Do they know your subject matter?
Who have they worked for and how long have they been a professional translator?
How do you review their work?
Can they work with your technology platforms?
What if you need more languages?
This gets complicated pretty fast.
Language Service Providers (LSPs)
These are vendors which manage the Translation and Localization process end to end. They have qualified translators, project managers, linguists, and technology designed to streamline the process, eliminate duplication of effort, and ensure quality and accuracy. And they can manage your move into multiple languages and cultures. Here at Language Intelligence, for example, we’ve worked in over 100 languages across a variety of industries and disciplines.
We’ve all seen bad translations of things like manuals, either unintentionally funny or incomprehensible. That is because they have not been localized to the culture of the target market. Things like colloquialisms can’t be literally translated to cultures where they don’t have context. How do you take a phrase like ‘he hit it out of the park’ and adapt it to a country (like most) where the rules of baseball are a mystery?
How exactly does this work? How do I write an RFP for my project? How do I know how long it will take and how much it should cost? What do I need to provide and in what format? Who manages quality control? All of these things fit into the workflow of an LSP. I’ll be covering that in my next Basics post.
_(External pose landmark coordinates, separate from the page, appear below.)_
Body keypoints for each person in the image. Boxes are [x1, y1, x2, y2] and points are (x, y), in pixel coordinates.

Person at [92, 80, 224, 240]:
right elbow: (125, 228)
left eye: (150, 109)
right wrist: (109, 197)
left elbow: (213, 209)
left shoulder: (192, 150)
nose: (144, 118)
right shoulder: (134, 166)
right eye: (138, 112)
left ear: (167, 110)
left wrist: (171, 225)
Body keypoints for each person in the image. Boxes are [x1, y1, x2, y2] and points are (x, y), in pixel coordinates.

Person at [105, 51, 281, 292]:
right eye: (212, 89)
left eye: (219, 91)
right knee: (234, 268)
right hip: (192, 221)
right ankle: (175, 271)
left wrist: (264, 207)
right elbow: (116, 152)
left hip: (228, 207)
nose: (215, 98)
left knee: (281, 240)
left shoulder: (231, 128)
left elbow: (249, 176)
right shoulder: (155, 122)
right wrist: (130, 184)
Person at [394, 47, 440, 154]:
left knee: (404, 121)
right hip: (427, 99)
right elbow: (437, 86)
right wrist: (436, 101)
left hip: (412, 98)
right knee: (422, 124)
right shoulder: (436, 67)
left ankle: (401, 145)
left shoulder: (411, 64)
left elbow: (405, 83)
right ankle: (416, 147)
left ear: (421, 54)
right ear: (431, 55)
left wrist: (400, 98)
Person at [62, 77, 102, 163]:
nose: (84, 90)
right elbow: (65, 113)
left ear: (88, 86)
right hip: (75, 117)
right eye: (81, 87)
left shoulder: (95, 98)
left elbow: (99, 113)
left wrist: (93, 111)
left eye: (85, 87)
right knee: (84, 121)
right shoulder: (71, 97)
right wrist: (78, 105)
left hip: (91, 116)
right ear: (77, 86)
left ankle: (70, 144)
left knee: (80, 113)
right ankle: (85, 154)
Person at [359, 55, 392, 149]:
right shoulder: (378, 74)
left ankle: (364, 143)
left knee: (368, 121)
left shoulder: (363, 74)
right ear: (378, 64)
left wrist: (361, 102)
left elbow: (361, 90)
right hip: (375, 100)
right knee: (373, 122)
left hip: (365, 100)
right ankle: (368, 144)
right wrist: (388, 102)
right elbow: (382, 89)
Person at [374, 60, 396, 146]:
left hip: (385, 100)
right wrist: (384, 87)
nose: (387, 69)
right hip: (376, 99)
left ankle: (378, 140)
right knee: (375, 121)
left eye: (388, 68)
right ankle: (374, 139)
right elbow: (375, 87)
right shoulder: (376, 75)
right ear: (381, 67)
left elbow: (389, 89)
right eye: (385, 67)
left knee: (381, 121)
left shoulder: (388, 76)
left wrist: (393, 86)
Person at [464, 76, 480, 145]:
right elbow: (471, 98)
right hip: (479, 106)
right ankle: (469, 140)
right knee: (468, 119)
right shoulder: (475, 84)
Let’s see what Wikipedia says about this:
“Transcreation is a term used chiefly by advertising and marketing professionals to refer to the process of adapting a message from one language to another, while maintaining its intent, style, tone and context. A successfully transcreated message evokes the same emotions and carries the same implications in the target language as it does in the source language. Increasingly, transcreation is used in global marketing and advertising campaigns as advertisers seek to transcend the boundaries of culture and language. It also takes account of images which are used within a creative message, ensuring that they are suitable for the target local market.”
Transcreation is localization of creative writing as opposed to technical writing.
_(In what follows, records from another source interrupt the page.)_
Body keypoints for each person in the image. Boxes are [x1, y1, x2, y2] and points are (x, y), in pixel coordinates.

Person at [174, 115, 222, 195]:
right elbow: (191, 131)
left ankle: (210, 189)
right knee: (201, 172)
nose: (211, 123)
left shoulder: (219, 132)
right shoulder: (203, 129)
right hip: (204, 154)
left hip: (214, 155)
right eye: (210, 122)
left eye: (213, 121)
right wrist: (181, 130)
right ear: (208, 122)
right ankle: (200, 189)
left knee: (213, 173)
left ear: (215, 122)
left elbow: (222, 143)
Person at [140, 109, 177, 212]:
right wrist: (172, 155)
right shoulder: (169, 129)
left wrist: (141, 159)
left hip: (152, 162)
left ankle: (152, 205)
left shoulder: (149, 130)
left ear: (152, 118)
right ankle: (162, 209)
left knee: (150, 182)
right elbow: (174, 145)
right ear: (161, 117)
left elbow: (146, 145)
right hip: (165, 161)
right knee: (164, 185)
In the translation world, internationalization in the process of creating content designed for translation from the beginning, as opposed to translating existing content. If you have the option of starting out with the knowledge that your work will be translated into other languages, there are best practices for internationalizing your content. Eliminating colloquialisms, slang, understanding what acronyms mean in other languages, and whether they will mean anything- these things, when considered during creation of the originals, will save you time and money down the road.
Audio-visual Elements and Text Expansion
Video, podcasts, recorded interviews, embedded media…all of these things need translation too. An LSP should provide transcription, subtitles or voiceover narration recorded by native speakers, and other multimedia content, in context. This can get complex because the same meaning in two different languages can take more time and space (a translation into German from English, for example, can be 30% longer). This affects narration, synchronization, design, and desktop publishing in significant ways.
Ok, I’ll stop for now. It’s a lot to take in. But all of these factors impact the success of your translation project. And that effect multiplies outward, impacting profitability and reputation.It worth your time to get this right early on.